TEXT SECTION:
I recommend you read Robert VerBruggen’s disquisition on Peter Wallison’s latest book which takes the position that government actions caused the financial crisis, a subject we’ve discussed around here from time to time. Here’s the meat of Mr. Wallison’s argument:
The story begins in 1992, when the Department of Housing and Urban Development (HUD) decided to impose affordable-housing goals on “government-sponsored enterprises” (GSEs) Freddie Mac and Fannie Mae, institutions that buy mortgages and securitize them to provide liquidity to the market. Historically, Fannie and Freddie had been rather conservative about the loans they acquired, insisting on sizable down payments, good credit histories, and reasonable debt-to-income ratios.
At first the change wasn’t a big deal. In fact, the initial goal–that 30 percent of the GSEs’ loans be to borrowers below the median income of the area they lived in–was below what the GSEs were already doing. There’s nothing inherently wrong with loaning to these “LMI” (low- or moderate-income) borrowers, so long as they demonstrate an ability to pay and a history of meeting their credit obligations.
But the goals, which covered several other categories besides LMI, quickly ramped up. By 2001–at which point the bubble had been expanding for about four years, judging by the Case-Shiller index of home prices–the LMI goal reached 50 percent, and in 2008 it was 56 percent. The goals certainly seemed to work: The GSEs’ loans to the targeted categories closely tracked the percentages they were required to meet.
Wallison does a terrific job of documenting how much of a struggle it was to find enough qualified borrowers. A 2003 Fannie presentation noted that, in the scramble to meet the previous year’s goal, the GSEs “did deals at risks and prices we would not have otherwise done.” Two years later, in another presentation, Fannie complained about “having to compromise credit standards,” deals that were “producing negative cash flow,” and exotic products that “encourage[] continuation of risky lending.”
However, there’s a counterargument, too, something I’ve mentioned occasionally:
Min has noted, for example, that while the federal government owned or guaranteed 67 percent of all mortgages, it was responsible for just 32 percent of serious delinquencies–while private-label securities generated 13 percent of loans and 42 percent of serious delinquencies. Similarly, at a recent event for Wallison’s book, Moody’s analyst Mark Zandi pointed out that, relative to debt outstanding, realized losses on residential mortgages at Fannie and Freddie were just 3 to 4.5 percent, compared with 6 percent for banks and 23 percent for private-label securities. Jason Thomas of the Carlyle Group has written that, while Fannie and Freddie imploded and needed to be placed into conservatorship, had they “simply been required to hold equity capital in roughly the same proportion that banks are, shareholders would have absorbed all of the losses.”

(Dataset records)
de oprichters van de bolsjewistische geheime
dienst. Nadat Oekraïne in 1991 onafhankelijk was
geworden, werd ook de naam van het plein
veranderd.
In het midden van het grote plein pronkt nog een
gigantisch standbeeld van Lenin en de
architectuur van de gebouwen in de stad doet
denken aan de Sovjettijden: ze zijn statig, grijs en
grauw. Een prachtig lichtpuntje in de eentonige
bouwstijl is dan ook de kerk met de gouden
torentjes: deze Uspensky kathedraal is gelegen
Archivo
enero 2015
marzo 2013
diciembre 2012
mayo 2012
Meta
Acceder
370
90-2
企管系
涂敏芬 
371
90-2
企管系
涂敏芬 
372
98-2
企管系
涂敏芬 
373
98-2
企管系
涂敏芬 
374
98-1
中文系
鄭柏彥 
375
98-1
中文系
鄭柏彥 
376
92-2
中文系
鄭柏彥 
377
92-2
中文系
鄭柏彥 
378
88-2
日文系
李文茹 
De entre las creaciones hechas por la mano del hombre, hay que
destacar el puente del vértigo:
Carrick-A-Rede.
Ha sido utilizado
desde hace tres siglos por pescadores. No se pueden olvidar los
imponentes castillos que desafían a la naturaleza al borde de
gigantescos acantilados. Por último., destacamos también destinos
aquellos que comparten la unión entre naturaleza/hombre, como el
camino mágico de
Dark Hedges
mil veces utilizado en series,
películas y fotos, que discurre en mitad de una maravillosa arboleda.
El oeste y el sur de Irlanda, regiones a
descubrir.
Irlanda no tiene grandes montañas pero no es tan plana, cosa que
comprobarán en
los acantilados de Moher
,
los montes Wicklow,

QUESTIONS ON THE MATERIAL:
(A) Answer these questions using the financial crisis text.
(i) In what year did HUD decide to impose affordable-housing goals on Freddie Mac and Fannie Mae?
(ii) What was the LMI goal in 2008?
(iii) According to Mark Zandi, what were realized losses relative to debt outstanding for private-label securities?
(B) Print the section of the financial crisis text starting with "I recommend you" and going on through "reasonable debt-to-income ratios.".

SOLUTIONS:
(A)
(i) 1992
(ii) 56 percent
(iii) 23 percent

(B)
I recommend you read Robert VerBruggen’s disquisition on Peter Wallison’s latest book which takes the position that government actions caused the financial crisis, a subject we’ve discussed around here from time to time. Here’s the meat of Mr. Wallison’s argument:
The story begins in 1992, when the Department of Housing and Urban Development (HUD) decided to impose affordable-housing goals on “government-sponsored enterprises” (GSEs) Freddie Mac and Fannie Mae, institutions that buy mortgages and securitize them to provide liquidity to the market. Historically, Fannie and Freddie had been rather conservative about the loans they acquired, insisting on sizable down payments, good credit histories, and reasonable debt-to-income ratios.